Theater News

Chorus of Approval

The New York City Gay Men’s Chorus does Christmas right, this year with special guests like the fabulous Sam Harris.

Sam Harris
Sam Harris

I didn’t get to see as many Christmas-related shows this year as I would have liked, so I was very grateful to be thrown a press ticket to the New York City Gay Men’s Chorus’s annual holiday concert in Carnegie Hall, held this year on Thursday, December 20. I sang with the chorus for about seven years, so I can attest that this celebration is a very important part of the holidays for both its 150-or-so members and the audiences who pack the hall each year. This was the group’s first concert under its brand new artistic director/conductor, Jeffrey Maynard, and it was quite an auspicious debut.

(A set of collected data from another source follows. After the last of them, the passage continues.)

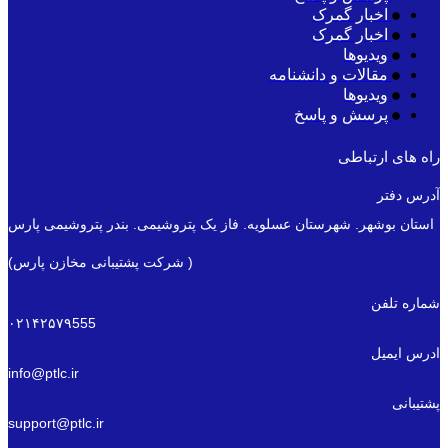
اخبار گمرک
اخبار گمرک
ویدیوها
مقالات و دانشنامه
ویدیوها
پرسش و پاسخ
راه های ارتباطی
آدرس دفتر
استان بوشهر. شهرستان عسلویه. فاز یک پتروشیمی. بندر پتروشیمی پارس
( شرکت پشتیبانی مخازن پارس)
شماره تلفن
۰۲۱۴۲۵۷۹555
ادرس ایمیل
info@ptlc.ir
پشتیبانی
support@ptlc.ir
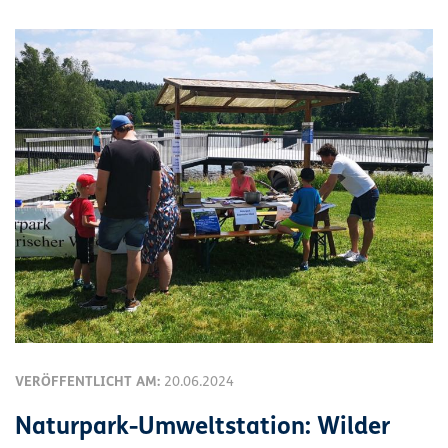
VERÖFFENTLICHT AM:
20.06.2024
Naturpark-Umweltstation: Wilder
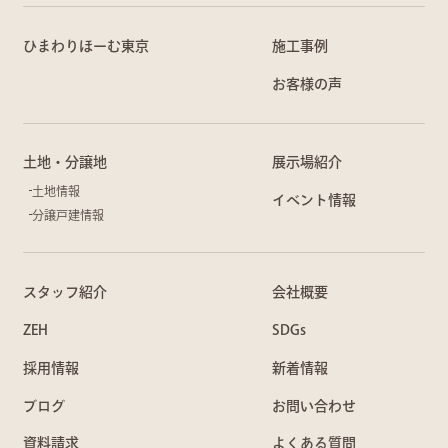
ひまわりほーむ東京
施工事例
お客様の声
土地・分譲地
展示場紹介
土地情報
イベント情報
分譲戸建情報
スタッフ紹介
会社概要
ZEH
SDGs
採用情報
新着情報
ブログ
お問い合わせ
資料請求
よくある質問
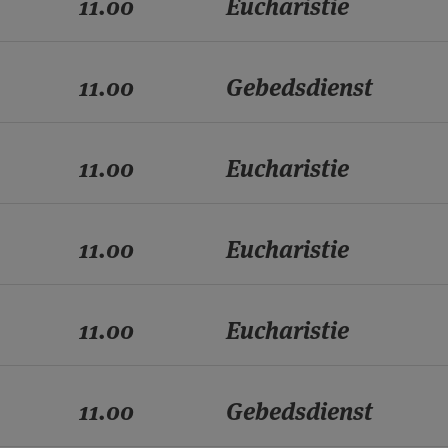
11.00
Eucharistie
11.00
Gebedsdienst
11.00
Eucharistie
11.00
Eucharistie
11.00
Eucharistie
11.00
Gebedsdienst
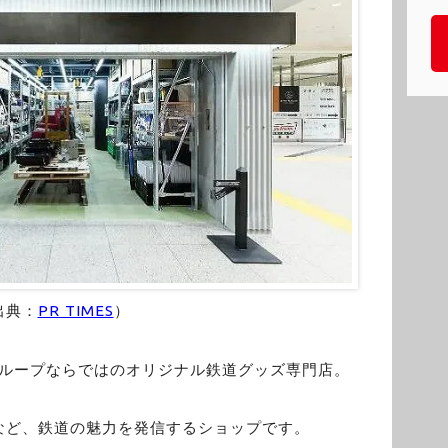
出典：
PR TIMES
）
グループならではのオリジナル鉄道グッズ専門店。
など、鉄道の魅力を発信するショップです。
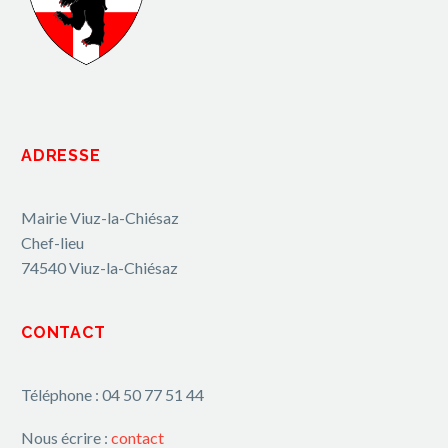
ADRESSE
Mairie Viuz-la-Chiésaz
Chef-lieu
74540 Viuz-la-Chiésaz
CONTACT
Téléphone : 04 50 77 51 44
Nous écrire :
contact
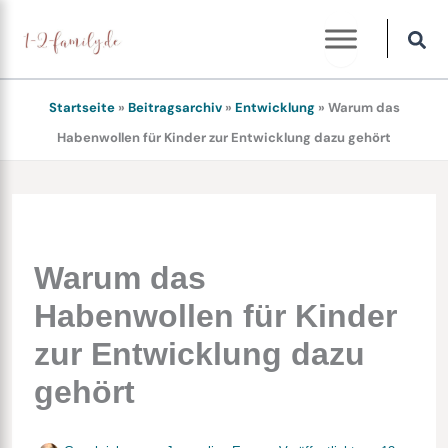
Zum
Inhalt
springen
Startseite
»
Beitragsarchiv
»
Entwicklung
»
Warum das
Habenwollen für Kinder zur Entwicklung dazu gehört
Warum das
Habenwollen für Kinder
zur Entwicklung dazu
gehört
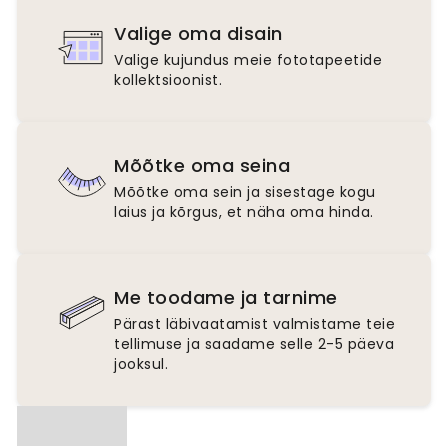
Valige oma disain
Valige kujundus meie fototapeetide
kollektsioonist.
Mõõtke oma seina
Mõõtke oma sein ja sisestage kogu
laius ja kõrgus, et näha oma hinda.
Me toodame ja tarnime
Pärast läbivaatamist valmistame teie
tellimuse ja saadame selle 2-5 päeva
jooksul.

NYCGMC has a reputation for featuring the best in celebrity guests to spice up its programs; the tremendously long list of famous artists who have performed with the chorus over the years includes opera legend Marilyn Horne, cabaret goddesses Nancy LaMott and Mary Cleere Haran, and theater and film stars ranging from Stockard Channing to Marni Nixon to Eartha Kitt to B.D. Wong to Kristin Chenoweth to the original Broadway cast of Falsettoland. This year’s special guest was the fabulous Sam Harris, who blew everyone away with three numbers of his own arrangement in the concert’s second half: “Little Drummer Boy,” “Santa’s Blues,” and “A World of Difference.” He was backed for the first and third of these numbers by the NYCGMC subgroup Uptown Express, and by the entire chorus for “A World of Difference.”

The New York City Gay Men's Chorus
The New York City Gay Men’s Chorus

Harris wasn’t the only guest on hand. Metropolitan Opera soprano Sondra Radvanovsky shone as a soloist in “Go Tell It on the Mountain” and in a generous medley of Christmas favorites. And Richard Skipper, in the guise of the one-and-only Carol Channing, regaled the audience as he and Uptown Express performed a fun arrangement of “Santa Baby” in a section of the concert wittily entitled “A Christmas Carol.” Aside from the contributions of Harris and Skipper, the chorus demonstrated a wonderful blend in music ranging from serious works by Anton Bruckner and Morten Lauridsen to more contemporary fare by Carole Bayer Sager, Edgar Colón-Hernandez, and Joseph Martin. The well-chosen encore, which resulted in quite an ovation, was a terrific arrangement of “Christmas in Manhattan” into one of the chorus’s signature songs, “New York, New York.” I’m glad I was there.